Did anybody try the Linksys WRT54GX v2 router yet? I just bought one and it's has a tremendous wireless range and is fast to.

BUT,, When I log in to to the router to configure it the menus is not showing up or working?? From a PC  it works fine.

The problem is that I don't want to use PC and I'm sure that there must be a small fix. But after calling Lynxes  times I'm sure that they don't know what they are talking about........

Anybody?


----------



## supanatral (Jan 22, 2007)

I just got a linksys router for myself (not the one you have however) and it works fine through safari.

Try updating java and see if that works. I'm not to sure whether Linksys uses java or not for their configuration page but its worth a try.


----------



## Matsaki (Jan 22, 2007)

I't was a firmware update needed, and that firmware was only available on the US download site.

So after many calls and VERY bad support ("Not windows we don't touch") I found the simple solution.


----------



## Chopper9 (Feb 10, 2007)

I have been on the phone for hours and hours with this same problem....

I have the WRT54GX v2 router.  I wanted to update the firmware.

Logged into router with Safari... its a mess.

Logged into router with Firefox.. still a mess.

Borrowed my neighbors XP laptop... got access to the router, but the page where you upload the firmware.... has problems.

It allows you to find the update file on your desktop you downloaded from Linksys... but the upload button is not there!!!!!

Tech support says to log onto thier FTP, download this little program, download the firmware upgrade file... and upload it that way.  Says it cannot connect to server.

I am so freggin fustrated.   I must have called Linksys 8 times and get a half english speaking person who I cannot explain my problems to.

Matsaki... please.... tell me how you updated your firmware on your router via a mac!!!!!!!


----------



## nixgeek (Feb 10, 2007)

I have a revision 3 of the Linksys WRT54G.  As far as I know, the only way is to do it from the browser (I'm sure there's probably another way, but I can't recall at the moment).

Have you tried resetting the router to factory defaults?  Sometimes that will fix any problems tha arise.  Then you should be able to connect to it from any browser.  As far as I know, Java isn't used at all....it's all pure HTML.


----------



## jlw92 (Jul 10, 2008)

I've had the same trouble you have had with the WRT54GXv2 and Mac osx. Currently I have the firmware version 2.00.20 on my router and everything works fine on my mac on all browsers.
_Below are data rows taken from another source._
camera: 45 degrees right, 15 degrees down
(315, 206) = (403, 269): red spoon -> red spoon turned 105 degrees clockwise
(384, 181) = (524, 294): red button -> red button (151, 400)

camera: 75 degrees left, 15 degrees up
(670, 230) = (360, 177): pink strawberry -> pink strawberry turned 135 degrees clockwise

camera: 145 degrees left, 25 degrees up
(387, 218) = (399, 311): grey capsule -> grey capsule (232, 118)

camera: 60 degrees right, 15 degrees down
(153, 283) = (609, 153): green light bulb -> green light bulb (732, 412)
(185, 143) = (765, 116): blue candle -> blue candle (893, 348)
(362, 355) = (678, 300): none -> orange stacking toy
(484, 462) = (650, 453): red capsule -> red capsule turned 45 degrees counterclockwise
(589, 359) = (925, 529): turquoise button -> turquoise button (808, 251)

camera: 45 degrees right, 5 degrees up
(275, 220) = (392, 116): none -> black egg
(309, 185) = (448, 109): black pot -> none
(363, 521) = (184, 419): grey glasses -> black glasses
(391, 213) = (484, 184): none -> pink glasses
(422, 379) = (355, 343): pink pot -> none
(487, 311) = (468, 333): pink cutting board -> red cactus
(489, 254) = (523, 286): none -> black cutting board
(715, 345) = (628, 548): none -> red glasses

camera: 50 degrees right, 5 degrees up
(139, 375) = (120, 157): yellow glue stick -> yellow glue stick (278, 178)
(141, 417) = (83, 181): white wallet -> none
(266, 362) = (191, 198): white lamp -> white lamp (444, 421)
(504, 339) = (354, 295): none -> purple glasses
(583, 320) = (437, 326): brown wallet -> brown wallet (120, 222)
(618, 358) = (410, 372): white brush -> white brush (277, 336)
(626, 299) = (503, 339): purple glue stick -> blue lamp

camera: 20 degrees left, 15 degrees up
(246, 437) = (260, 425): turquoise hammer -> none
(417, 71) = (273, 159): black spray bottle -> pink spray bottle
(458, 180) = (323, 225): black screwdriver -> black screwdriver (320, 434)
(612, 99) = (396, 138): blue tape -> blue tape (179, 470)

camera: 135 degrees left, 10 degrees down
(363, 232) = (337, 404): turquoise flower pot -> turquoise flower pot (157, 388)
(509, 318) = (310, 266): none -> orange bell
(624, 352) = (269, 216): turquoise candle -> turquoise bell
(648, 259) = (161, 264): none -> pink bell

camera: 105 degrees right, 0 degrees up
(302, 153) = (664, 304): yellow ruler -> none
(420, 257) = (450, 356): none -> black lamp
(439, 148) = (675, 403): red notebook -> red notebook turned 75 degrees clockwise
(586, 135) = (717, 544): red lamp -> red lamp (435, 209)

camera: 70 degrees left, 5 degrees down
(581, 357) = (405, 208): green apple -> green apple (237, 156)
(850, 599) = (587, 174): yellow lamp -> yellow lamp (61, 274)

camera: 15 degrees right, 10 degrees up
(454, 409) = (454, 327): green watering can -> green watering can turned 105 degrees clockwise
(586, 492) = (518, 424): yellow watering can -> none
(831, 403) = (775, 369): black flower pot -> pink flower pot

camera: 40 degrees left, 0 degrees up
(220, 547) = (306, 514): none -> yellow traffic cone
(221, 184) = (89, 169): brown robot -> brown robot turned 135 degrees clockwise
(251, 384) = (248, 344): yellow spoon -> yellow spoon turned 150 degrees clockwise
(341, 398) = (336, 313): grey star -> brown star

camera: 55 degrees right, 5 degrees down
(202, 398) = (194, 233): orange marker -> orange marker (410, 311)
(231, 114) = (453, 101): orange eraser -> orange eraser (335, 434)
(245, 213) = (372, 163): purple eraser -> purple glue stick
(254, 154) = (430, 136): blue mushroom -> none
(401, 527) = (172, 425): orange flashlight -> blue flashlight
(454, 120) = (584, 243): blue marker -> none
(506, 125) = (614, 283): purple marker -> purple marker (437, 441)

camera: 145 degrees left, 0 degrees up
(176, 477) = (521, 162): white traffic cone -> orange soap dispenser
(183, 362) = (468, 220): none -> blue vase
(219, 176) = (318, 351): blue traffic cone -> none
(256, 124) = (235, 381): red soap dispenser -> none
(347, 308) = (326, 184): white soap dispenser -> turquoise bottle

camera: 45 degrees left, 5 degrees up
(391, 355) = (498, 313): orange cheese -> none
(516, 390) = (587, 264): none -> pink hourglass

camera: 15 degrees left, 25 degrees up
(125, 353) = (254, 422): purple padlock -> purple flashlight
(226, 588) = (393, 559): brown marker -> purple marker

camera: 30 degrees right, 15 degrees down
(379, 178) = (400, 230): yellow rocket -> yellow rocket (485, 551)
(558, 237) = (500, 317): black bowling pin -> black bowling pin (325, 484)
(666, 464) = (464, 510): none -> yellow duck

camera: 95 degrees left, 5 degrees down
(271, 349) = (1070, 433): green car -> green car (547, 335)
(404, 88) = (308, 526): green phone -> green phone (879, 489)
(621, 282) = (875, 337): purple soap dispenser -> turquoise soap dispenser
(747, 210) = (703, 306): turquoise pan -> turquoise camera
From memory before I updated the firmware I found the browser iCab ver 3 for mac, this would load up the routers setup pages ok and this is how I update the firmware from the old version to the current.

The WRT54GXv2 doesn't seem to have any third party firmware available to tweak it up at all.   I use mine at home and it seems to be good for range and hasn't missed a beat since the firmware upgrade.


----------